The sea is comfortably swimmable from June to October. It peaks in July and August at 25-26°C, stays warm through September at 23-25°C, and is still viable in early October around 21°C. June is cooler at 20-22°C, fine for warm-weather swimmers. From November to May the water sits at 14-18°C, wetsuit territory, and most beach facilities close.
Does it rain a lot in Naples?
Naples has a Mediterranean climate. The wettest months are November (204mm, 16 days), October (110mm, 10 days) and February (109mm, 12 days). Summer is very dry, with July at just 19mm over 4 days. Rain tends to come as intense short bursts rather than all-day drizzle, so a compact umbrella from November to March is enough.
What is the best time to visit Pompeii from Naples?
Visit Pompeii from spring to autumn, but in July and August arrive at the 9 am opening and leave by 11:30, since the unshaded 44-hectare site hits 35°C and heat exhaustion is common. Use the quieter Piazza Anfiteatro entrance and book online at pompeiisites.org. From 1 November Pompeii runs winter hours, closing at 5 pm with last entry at 3:30.
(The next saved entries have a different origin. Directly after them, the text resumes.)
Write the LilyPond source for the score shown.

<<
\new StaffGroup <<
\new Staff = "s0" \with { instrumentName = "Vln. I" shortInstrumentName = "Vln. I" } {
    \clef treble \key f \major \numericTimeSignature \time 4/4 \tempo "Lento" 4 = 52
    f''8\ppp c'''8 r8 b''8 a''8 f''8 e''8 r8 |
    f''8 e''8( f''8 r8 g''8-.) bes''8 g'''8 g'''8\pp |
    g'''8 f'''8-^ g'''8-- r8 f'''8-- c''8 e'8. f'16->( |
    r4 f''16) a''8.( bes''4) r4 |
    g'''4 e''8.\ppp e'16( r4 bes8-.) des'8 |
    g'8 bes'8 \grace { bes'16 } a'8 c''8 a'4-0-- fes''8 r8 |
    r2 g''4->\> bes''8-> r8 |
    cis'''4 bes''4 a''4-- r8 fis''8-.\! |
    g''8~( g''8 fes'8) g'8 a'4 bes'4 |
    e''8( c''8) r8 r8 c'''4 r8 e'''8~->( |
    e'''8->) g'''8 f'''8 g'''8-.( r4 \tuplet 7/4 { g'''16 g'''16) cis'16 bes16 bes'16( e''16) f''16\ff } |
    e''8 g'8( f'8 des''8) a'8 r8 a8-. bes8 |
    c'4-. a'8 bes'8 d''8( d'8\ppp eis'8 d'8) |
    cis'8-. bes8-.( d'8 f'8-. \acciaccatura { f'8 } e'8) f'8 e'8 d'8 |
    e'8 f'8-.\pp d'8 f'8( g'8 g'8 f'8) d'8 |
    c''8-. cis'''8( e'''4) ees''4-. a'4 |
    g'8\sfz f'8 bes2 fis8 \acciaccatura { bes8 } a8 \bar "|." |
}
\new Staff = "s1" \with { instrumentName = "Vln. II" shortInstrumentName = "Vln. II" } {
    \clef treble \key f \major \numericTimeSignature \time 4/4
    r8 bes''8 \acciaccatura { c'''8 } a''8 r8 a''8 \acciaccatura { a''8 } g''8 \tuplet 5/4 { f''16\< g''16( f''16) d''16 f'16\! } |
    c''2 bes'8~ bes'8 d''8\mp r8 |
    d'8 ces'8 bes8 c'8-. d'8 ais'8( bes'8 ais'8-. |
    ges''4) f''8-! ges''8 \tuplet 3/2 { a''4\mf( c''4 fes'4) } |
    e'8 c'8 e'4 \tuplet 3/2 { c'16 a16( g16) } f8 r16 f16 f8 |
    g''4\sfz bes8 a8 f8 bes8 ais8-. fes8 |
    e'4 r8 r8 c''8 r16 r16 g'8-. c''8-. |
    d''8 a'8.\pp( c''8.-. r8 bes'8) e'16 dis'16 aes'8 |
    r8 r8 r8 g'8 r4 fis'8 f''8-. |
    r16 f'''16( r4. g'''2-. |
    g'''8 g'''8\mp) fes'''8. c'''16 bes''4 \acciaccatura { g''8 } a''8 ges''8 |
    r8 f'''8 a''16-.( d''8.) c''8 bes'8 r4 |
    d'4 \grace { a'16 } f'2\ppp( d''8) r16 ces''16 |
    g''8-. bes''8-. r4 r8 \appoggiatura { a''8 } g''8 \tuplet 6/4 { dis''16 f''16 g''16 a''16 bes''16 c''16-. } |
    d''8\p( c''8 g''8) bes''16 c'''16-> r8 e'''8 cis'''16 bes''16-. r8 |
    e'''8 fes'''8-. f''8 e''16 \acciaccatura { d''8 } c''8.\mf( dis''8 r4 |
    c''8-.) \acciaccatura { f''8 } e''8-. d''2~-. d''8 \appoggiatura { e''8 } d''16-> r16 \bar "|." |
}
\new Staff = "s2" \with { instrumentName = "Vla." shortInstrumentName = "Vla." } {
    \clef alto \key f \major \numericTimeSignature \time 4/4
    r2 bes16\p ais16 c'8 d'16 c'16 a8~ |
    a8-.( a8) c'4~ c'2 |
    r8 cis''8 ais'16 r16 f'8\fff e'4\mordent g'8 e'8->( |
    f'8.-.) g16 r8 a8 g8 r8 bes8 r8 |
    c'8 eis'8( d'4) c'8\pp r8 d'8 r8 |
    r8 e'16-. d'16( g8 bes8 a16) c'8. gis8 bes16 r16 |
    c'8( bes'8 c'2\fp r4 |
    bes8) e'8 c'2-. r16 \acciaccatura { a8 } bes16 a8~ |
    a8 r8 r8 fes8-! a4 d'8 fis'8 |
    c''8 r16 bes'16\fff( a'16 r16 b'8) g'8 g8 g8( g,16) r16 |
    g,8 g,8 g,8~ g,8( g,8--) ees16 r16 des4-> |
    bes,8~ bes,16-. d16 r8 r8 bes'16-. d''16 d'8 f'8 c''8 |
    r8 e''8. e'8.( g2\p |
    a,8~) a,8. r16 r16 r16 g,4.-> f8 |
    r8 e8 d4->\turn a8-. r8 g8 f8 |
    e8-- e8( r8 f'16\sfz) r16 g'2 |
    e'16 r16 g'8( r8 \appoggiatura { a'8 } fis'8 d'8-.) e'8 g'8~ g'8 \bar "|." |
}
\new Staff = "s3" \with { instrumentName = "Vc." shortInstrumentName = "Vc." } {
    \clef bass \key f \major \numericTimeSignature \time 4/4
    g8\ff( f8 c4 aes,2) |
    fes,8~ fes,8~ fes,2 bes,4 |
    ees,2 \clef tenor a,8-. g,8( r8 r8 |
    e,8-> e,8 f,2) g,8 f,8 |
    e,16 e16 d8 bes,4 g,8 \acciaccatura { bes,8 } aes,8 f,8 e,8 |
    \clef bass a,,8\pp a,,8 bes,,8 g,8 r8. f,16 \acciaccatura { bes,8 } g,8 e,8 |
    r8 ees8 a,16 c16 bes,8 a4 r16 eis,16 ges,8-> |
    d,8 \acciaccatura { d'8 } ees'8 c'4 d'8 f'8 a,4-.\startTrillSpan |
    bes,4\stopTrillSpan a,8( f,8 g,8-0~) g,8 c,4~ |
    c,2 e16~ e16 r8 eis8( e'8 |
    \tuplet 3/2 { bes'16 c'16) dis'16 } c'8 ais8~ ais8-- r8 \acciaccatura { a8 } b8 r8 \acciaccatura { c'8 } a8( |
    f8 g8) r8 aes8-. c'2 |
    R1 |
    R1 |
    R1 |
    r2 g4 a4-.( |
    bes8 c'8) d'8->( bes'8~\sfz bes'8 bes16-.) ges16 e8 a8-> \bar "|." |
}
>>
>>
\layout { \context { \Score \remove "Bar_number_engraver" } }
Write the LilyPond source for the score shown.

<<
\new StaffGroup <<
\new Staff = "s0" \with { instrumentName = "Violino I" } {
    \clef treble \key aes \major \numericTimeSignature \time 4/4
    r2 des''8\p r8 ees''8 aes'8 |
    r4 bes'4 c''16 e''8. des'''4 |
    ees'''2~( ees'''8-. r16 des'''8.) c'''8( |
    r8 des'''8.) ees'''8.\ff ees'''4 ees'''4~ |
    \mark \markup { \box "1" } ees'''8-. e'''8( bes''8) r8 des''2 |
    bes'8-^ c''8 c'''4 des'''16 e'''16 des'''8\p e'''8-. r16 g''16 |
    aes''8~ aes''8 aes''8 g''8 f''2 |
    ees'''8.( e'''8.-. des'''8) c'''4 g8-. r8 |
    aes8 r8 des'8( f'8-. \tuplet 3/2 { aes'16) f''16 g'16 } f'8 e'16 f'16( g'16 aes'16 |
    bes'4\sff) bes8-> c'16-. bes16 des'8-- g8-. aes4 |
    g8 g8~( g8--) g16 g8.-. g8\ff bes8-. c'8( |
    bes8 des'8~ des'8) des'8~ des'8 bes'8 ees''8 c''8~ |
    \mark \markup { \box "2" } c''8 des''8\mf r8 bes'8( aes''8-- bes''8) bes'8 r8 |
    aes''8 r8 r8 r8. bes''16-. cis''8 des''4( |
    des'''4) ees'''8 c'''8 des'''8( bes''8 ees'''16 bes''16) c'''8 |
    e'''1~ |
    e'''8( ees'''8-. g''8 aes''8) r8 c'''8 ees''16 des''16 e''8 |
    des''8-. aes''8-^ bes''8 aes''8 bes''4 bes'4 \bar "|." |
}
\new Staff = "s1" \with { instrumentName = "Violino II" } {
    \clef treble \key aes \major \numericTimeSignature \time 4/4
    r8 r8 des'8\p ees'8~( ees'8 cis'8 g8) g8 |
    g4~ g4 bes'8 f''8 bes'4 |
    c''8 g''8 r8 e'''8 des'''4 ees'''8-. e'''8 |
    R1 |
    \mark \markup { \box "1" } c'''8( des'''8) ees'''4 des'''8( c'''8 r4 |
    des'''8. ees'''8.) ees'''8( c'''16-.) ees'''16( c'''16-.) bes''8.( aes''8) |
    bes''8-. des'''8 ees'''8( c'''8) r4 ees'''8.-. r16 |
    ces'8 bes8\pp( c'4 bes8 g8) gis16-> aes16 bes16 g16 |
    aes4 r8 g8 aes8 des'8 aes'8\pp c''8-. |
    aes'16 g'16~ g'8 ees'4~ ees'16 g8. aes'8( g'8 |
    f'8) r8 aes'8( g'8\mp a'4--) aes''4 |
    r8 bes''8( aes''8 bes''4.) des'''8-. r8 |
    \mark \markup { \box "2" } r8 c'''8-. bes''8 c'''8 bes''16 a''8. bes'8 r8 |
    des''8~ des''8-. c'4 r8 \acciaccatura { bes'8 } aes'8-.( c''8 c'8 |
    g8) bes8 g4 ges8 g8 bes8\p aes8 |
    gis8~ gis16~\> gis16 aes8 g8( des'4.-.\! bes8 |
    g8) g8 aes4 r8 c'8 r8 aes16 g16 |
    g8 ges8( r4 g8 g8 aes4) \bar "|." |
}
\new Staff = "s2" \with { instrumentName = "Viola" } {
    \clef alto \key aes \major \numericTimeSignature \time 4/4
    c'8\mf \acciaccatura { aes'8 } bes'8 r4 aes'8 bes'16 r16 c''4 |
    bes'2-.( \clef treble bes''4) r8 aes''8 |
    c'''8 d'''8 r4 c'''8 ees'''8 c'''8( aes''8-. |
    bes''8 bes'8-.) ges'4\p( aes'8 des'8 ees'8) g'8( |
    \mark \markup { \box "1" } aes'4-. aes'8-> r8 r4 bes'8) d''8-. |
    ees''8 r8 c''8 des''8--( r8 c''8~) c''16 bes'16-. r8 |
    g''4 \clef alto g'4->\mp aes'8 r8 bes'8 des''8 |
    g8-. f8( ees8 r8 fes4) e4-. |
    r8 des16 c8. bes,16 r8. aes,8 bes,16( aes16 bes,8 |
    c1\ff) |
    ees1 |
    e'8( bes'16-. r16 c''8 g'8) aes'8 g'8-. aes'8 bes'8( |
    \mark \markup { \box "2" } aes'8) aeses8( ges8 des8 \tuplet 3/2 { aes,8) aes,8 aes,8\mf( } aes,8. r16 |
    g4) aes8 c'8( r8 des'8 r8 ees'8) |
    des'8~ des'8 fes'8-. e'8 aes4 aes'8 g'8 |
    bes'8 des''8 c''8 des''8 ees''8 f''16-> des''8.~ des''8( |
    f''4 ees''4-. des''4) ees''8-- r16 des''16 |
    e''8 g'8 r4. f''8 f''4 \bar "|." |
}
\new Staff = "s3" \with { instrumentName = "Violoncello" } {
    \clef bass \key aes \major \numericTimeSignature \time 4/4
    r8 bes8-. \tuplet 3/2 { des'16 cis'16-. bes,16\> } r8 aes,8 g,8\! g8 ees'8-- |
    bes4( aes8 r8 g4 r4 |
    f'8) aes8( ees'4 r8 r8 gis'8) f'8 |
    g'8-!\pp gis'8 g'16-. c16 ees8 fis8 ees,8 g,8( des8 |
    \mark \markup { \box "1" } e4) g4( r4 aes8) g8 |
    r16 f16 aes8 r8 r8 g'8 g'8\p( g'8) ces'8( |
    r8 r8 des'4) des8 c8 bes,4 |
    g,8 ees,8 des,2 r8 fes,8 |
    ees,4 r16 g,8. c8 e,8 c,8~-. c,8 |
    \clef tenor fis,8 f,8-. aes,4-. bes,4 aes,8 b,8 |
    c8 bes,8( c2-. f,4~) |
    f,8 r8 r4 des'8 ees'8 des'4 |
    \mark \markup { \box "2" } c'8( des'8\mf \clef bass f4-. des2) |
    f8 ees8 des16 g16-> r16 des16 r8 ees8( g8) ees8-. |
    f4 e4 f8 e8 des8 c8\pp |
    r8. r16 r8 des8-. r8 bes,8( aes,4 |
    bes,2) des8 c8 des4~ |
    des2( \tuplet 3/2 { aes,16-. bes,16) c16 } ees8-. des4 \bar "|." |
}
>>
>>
How many days do I need in Naples?
Three days cover the essentials: the centro storico with Spaccanapoli and Cappella Sansevero, the MANN archaeological museum, and a Pompeii day trip. Four to five days let you add Capri or Procida, Capodimonte, and an evening at San Carlo. A week opens up the wider Bay of Naples, from Herculaneum to the Amalfi Coast and Ischia.
What is Naples like in December?
December Naples is festive and atmospheric, built around the San Gregorio Armeno nativity street in full swing from 8 December. Temperatures are cool at around 14°C with rain likely (104mm, 10 days) but not relentless. The San Gennaro December miracle falls on the 16th. Crowds and prices spike sharply over Christmas week and New Year, so book those dates well ahead.